Move slowly enough to be specific. Ten thoughtful approaches will teach you more—and usually travel further—than a hundred messages that could have been sent to anyone.

  1. 1

    Prepare the portfolio

    Have at least one outstanding sample and a coherent answer about what else you write.

  2. 2

    Create warm context where possible

    Referrals, labs, placements, produced work and genuine professional relationships can increase trust.

  3. 3

    Query selectively

    Approach representatives whose clients, tastes and current needs plausibly match your work.

  4. 4

    Interview both ways

    Ask about development process, submission strategy, communication, term, commission and what happens if the relationship ends.

04 / Trouble spots

If this feels familiar, take another look

The writer seeks representation before finishing a strong sample.

Every manager is assumed to perform the same role.

A contract is signed without independent review.

Representation is treated as a substitute for continued writing and networking.

Don't treat this list as a scorecard. Every draft has a few of these.

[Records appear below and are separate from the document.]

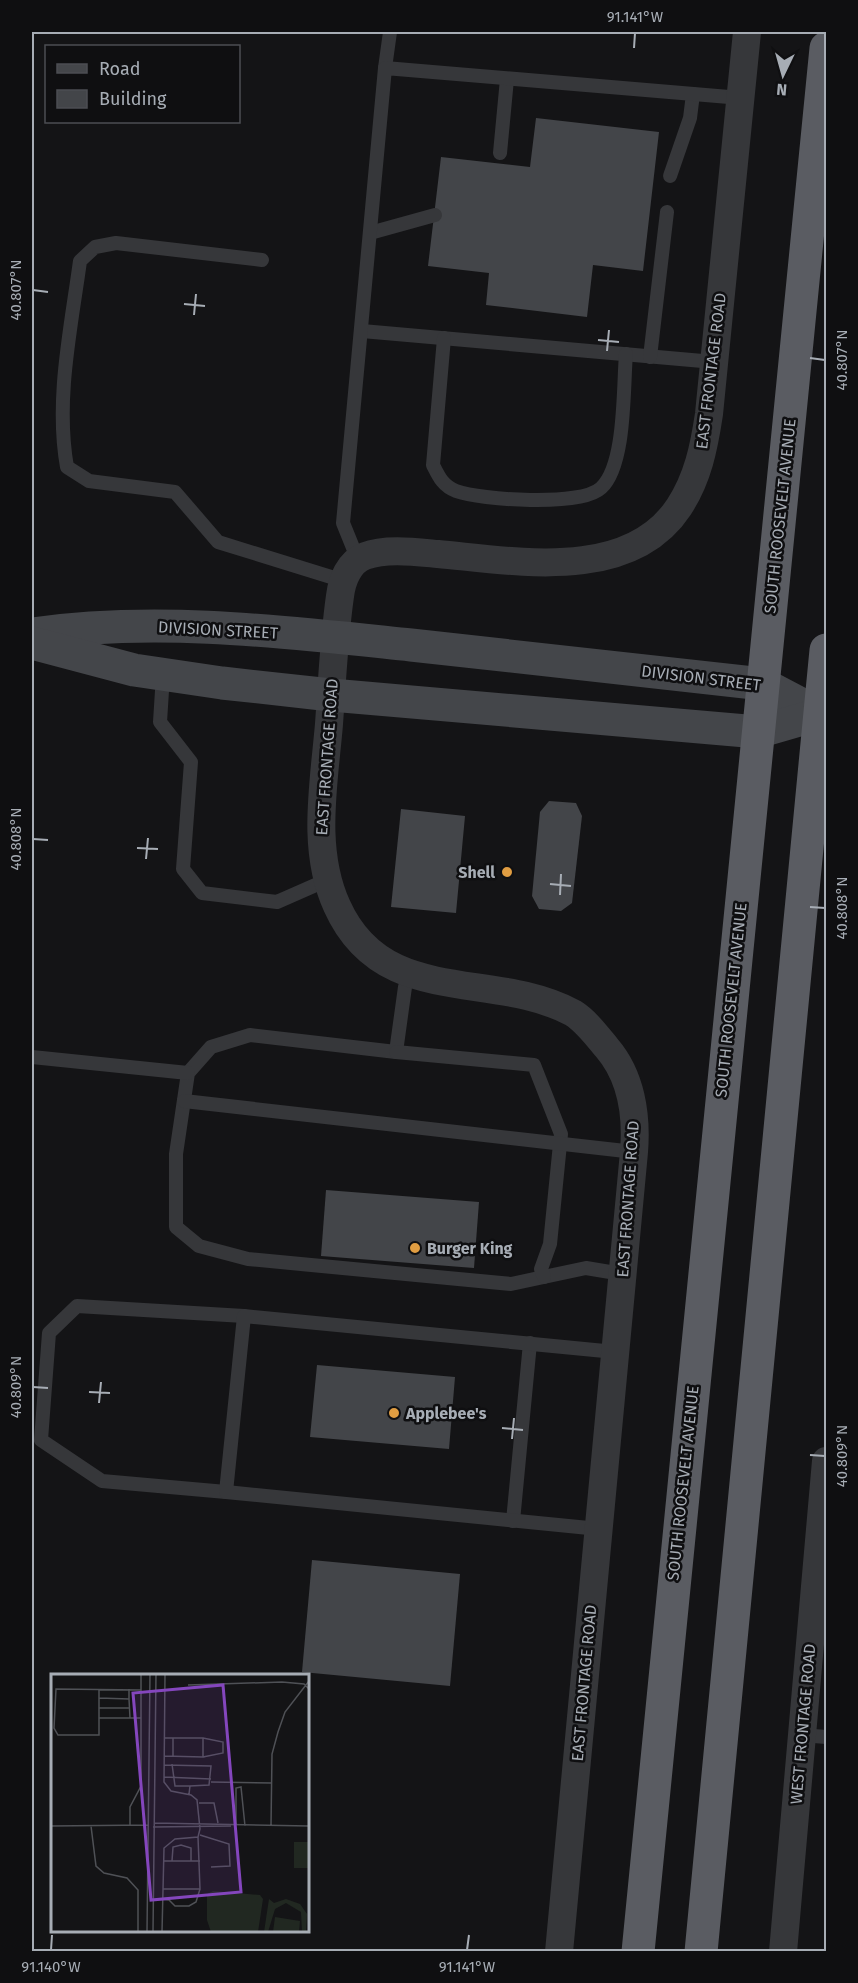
<svg xmlns="http://www.w3.org/2000/svg" width="858" height="1983" viewBox="0 0 858 1983" font-family="'Fira Sans',sans-serif">
	<style>
		.building { fill: #434549 }
		.lines { fill: none; stroke-linecap: round; stroke-linejoin: round }
		.service { stroke: #36373a; stroke-width: 14 }
		.minor { stroke: #36373a; stroke-width: 28 }
		.secondary { stroke: #44464a; stroke-width: 33 }
		.trunk { stroke: #5a5c62; stroke-width: 33 }
		.ticks { fill: none; stroke: #a7adb5; stroke-width: 2 }
		.poi-dot { fill: #e09d42; stroke: #0f0f11; stroke-width: 2 }
		.labels { text-anchor: middle; dominant-baseline: central; stroke-width: 5; stroke-linejoin: round; paint-order: stroke }
		.street-label { font-size: 16px; fill: #a7adb5; stroke: #0f0f11 }
		.poi-label { font-size: 16px; font-weight: bold; fill: #a7adb5; stroke: #0f0f11; text-anchor: start }
		.inset-road { fill: none; stroke: #4f5156; stroke-width: 1.5 }
		.view { fill: #8446bd; fill-opacity: 0.15; stroke: #8446bd; stroke-width: 3 }
		.inset-edge { fill: none; stroke: #a7adb5; stroke-width: 3 }
		.neatline { fill: none; stroke: #a7adb5; stroke-width: 2 }
		.ticks-label { font-size: 15px; text-anchor: middle; fill: #a7adb5 }
	</style>
	<rect width="100%" height="100%" fill="#141416"/>
	<g class="building">
		<polygon points="536,118 659,132 643,271 593,265 587,317 486,305 489,273 428,266 441,157 530,167"/>
		<polygon points="549,801 576,803 582,816 572,903 561,911 539,909 532,896 540,812"/>
		<polygon points="401,809 465,816 456,913 391,907"/>
		<polygon points="326,1190 479,1202 474,1268 321,1256"/>
		<polygon points="317,1365 455,1377 449,1449 310,1437"/>
		<polygon points="312,1560 460,1574 450,1686 302,1672"/>
	</g>
	<g class="lines">
		<g class="service">
			<polyline points="385,68 390,32"/>
			<polyline points="500,153 507,79"/>
			<polyline points="670,176 690,118 693,94"/>
			<polyline points="370,233 435,215"/>
			<path d="M262,260l-146,-17 -21,4 -15,14c-9,67 -25,139 -13,206l22,14 86,11 43,50 126,39"/>
			<polyline points="362,331 714,362"/>
			<path d="M444,338l-11,127c6,12 10,21 23,26 25,9 125,16 145,-3 25,-23 22,-100 25,-134"/>
			<polyline points="650,357 667,212"/>
			<polyline points="358,560 343,523 385,68 741,98"/>
			<polyline points="163,675 160,722 191,762 183,869 202,893 277,902 327,880"/>
			<polyline points="409,974 405,987 396,1052 250,1035 211,1047 188,1073 176,1154 176,1227 199,1246 248,1259 511,1284 586,1268 622,1274"/>
			<polyline points="396,1052 534,1065 561,1134 550,1244 541,1269 544,1277"/>
			<polyline points="32,1057 188,1073"/>
			<polyline points="184,1101 634,1152"/>
			<polyline points="226,1492 102,1481 41,1440 49,1333 77,1306 244,1316"/>
			<polyline points="513,1521 530,1343"/>
			<polyline points="599,1529 226,1492 244,1316 615,1352"/>
			<polyline points="802,1735 826,1737"/>
		</g>
		<g class="minor">
			<path d="M559,1952l75,-800c3,-37 -3,-76 -27,-104 -10,-12 -21,-27 -34,-35 -81,-44 -190,-4 -236,-107 -26,-57 -13,-122 -8,-182 3,-43 5,-86 11,-128 2,-16 9,-34 25,-40 21,-8 51,-4 73,-2 77,7 191,29 241,-47 19,-29 25,-60 30,-93l38,-382"/>
			<polyline points="783,1952 826,1461"/>
		</g>
		<g class="secondary">
			<path d="M32,634c125,-18 254,-2 379,11 118,13 235,26 352,39l57,30"/>
			<polyline points="32,643 134,670 222,683 331,695 758,732 820,714"/>
		</g>
		<g class="trunk">
			<polyline points="638,1952 826,48"/>
			<polyline points="701,1952 826,650"/>
		</g>
	</g>
	<path class="ticks" d="M634,48l1,-15M33,290l15,2M184,304l21,2M194,315l2,-21M598,340l21,2M607,351l2,-21M810,358l15,2M33,839l15,1M137,848l21,1M146,859l2,-21M550,884l21,2M560,895l1,-21M810,907l15,1M33,1387l15,1M89,1392l21,1M99,1403l2,-21M502,1428l21,2M512,1439l2,-21M810,1455l15,1M51,1950l1,-15M467,1950l2,-15"/>
	<g class="poi-dot">
		<circle cx="507" cy="872" r="6"/>
		<circle cx="415" cy="1248" r="6"/>
		<circle cx="394" cy="1413" r="6"/>
	</g>
	<g class="labels">
		<g class="street-label">
			<text transform="translate(711 371) rotate(-83)">EAST FRONTAGE ROAD</text>
			<text transform="translate(780 516) rotate(-84)">SOUTH ROOSEVELT AVENUE</text>
			<text transform="translate(218 630) rotate(3)">DIVISION STREET</text>
			<text transform="translate(701 678) rotate(7)">DIVISION STREET</text>
			<text transform="translate(327 757) rotate(-86)">EAST FRONTAGE ROAD</text>
			<text transform="translate(731 1000) rotate(-84)">SOUTH ROOSEVELT AVENUE</text>
			<text transform="translate(628 1199) rotate(-86)">EAST FRONTAGE ROAD</text>
			<text transform="translate(683 1483) rotate(-84)">SOUTH ROOSEVELT AVENUE</text>
			<text transform="translate(584 1683) rotate(-85)">EAST FRONTAGE ROAD</text>
			<text transform="translate(803 1724) rotate(-85)">WEST FRONTAGE ROAD</text>
		</g>
		<g class="poi-label">
			<text x="495" y="872" text-anchor="end">Shell</text>
			<text x="427" y="1248">Burger King</text>
			<text x="406" y="1413">Applebee's</text>
		</g>
	</g>
	<g transform="translate(51 1674)">
		<rect width="258" height="258" fill="#141416"/>
		<path d="M243,168h15v26h-15zM162,217l47,4 3,4 -5,33h-47l-4,-12v-26zM218,225l5,4 12,-4 14,5 7,10 -1,18h-4l-1,-20 -15,-9 -11,6 -7,23h-4zM224,243l25,4 -1,11h-26z" fill="#212821"/>
		<path class="inset-road" d="M137,11l94,-3 22,2 5,5M48,15v46h-41l-4,-7 2,-39 85,1M48,24l30,1v-10M78,25l1,19M48,34h31M48,44h42M113,82l39,1v-19h-39M122,83v-19M152,83l20,-4v-11l-20,-4M121,90l3,22h15M113,91l47,1 -2,19 -19,1 -1,8M113,103l47,2M160,108l61,1M148,129h15l4,20M103,149l155,3M79,151v-18l11,-21v-112M185,151v-37l5,-1 4,39M0,152l97,-1M40,152l5,40 8,7 23,5 11,12v42M220,152l1,-72 6,-22 7,-20 24,-31M102,153l78,-1M149,161l29,9 1,22 -19,1M112,187h37M121,187l1,-14 8,-2 10,3v13M112,215h37l-2,-52M111,225l7,1 6,6h14l7,-4 4,-13M96,258l3,-258M102,258l3,-258M111,258l2,-84 11,-9 23,-2 2,-8 -3,-29 -6,-5 -20,-4 -7,-9 1,-108"/>
		<path class="view" d="M172,11l18,207 -90,8 -18,-207z"/>
		<rect width="258" height="258" class="inset-edge"/>
	</g>
	<rect width="858" height="1983" fill="none" stroke="#0f0f11" stroke-width="66"/>
	<rect x="45" y="45" width="195" height="78" fill="#0f0f11" stroke="#4c4e53" stroke-width="1.5"/>
	<rect x="57" y="64" width="30" height="9" fill="#44464a" stroke="#4c4e53" stroke-width="1.5"/>
	<text x="99" y="75" font-size="18" fill="#a7adb5">Road</text>
	<rect x="57" y="90" width="30" height="18" fill="#434549" stroke="#4c4e53" stroke-width="1.5"/>
	<text x="99" y="105" font-size="18" fill="#a7adb5">Building</text>
	<g transform="translate(783 75) rotate(185)" stroke="#0f0f11" stroke-width="4.5" paint-order="stroke">
	<path d="M0-4.5L10 22L0 15L-10 22Z" fill="#a7adb5"/>
	<text y="-9" font-size="16" font-weight="bold" text-anchor="middle" fill="#a7adb5">N</text>
	</g>
	<rect x="33" y="33" width="792" height="1917" class="neatline"/>
	<g class="ticks-label">
		<text x="635" y="22">91.141°W</text>
		<text transform="translate(16 290) rotate(-90)" y="5">40.807°N</text>
		<text transform="translate(842 360) rotate(-90)" y="5">40.807°N</text>
		<text transform="translate(16 839) rotate(-90)" y="5">40.808°N</text>
		<text transform="translate(842 908) rotate(-90)" y="5">40.808°N</text>
		<text transform="translate(16 1387) rotate(-90)" y="5">40.809°N</text>
		<text transform="translate(842 1456) rotate(-90)" y="5">40.809°N</text>
		<text x="51" y="1972">91.140°W</text>
		<text x="467" y="1972">91.141°W</text>
	</g>
</svg>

Pick the one causing the most trouble, find the earliest place it appears and work forward from there.

05 / Have a go

Try this on your script

Write a one-page career snapshot: your strongest sample, next two projects, professional evidence and the specific help representation would add. Use it to judge readiness and fit.

Ten honest minutes is enough to learn something

A couple of questions writers ask

What is the difference between a screenwriting agent and manager?

Practices vary by territory and company, but managers often focus on development and long-term positioning, while agents traditionally negotiate and seek work. Lawyers may handle contracts; producers develop projects. Ask each person how they actually work.

How can I practise screenwriting agents and managers?

Write a one-page career snapshot: your strongest sample, next two projects, professional evidence and the specific help representation would add. Use it to judge readiness and fit.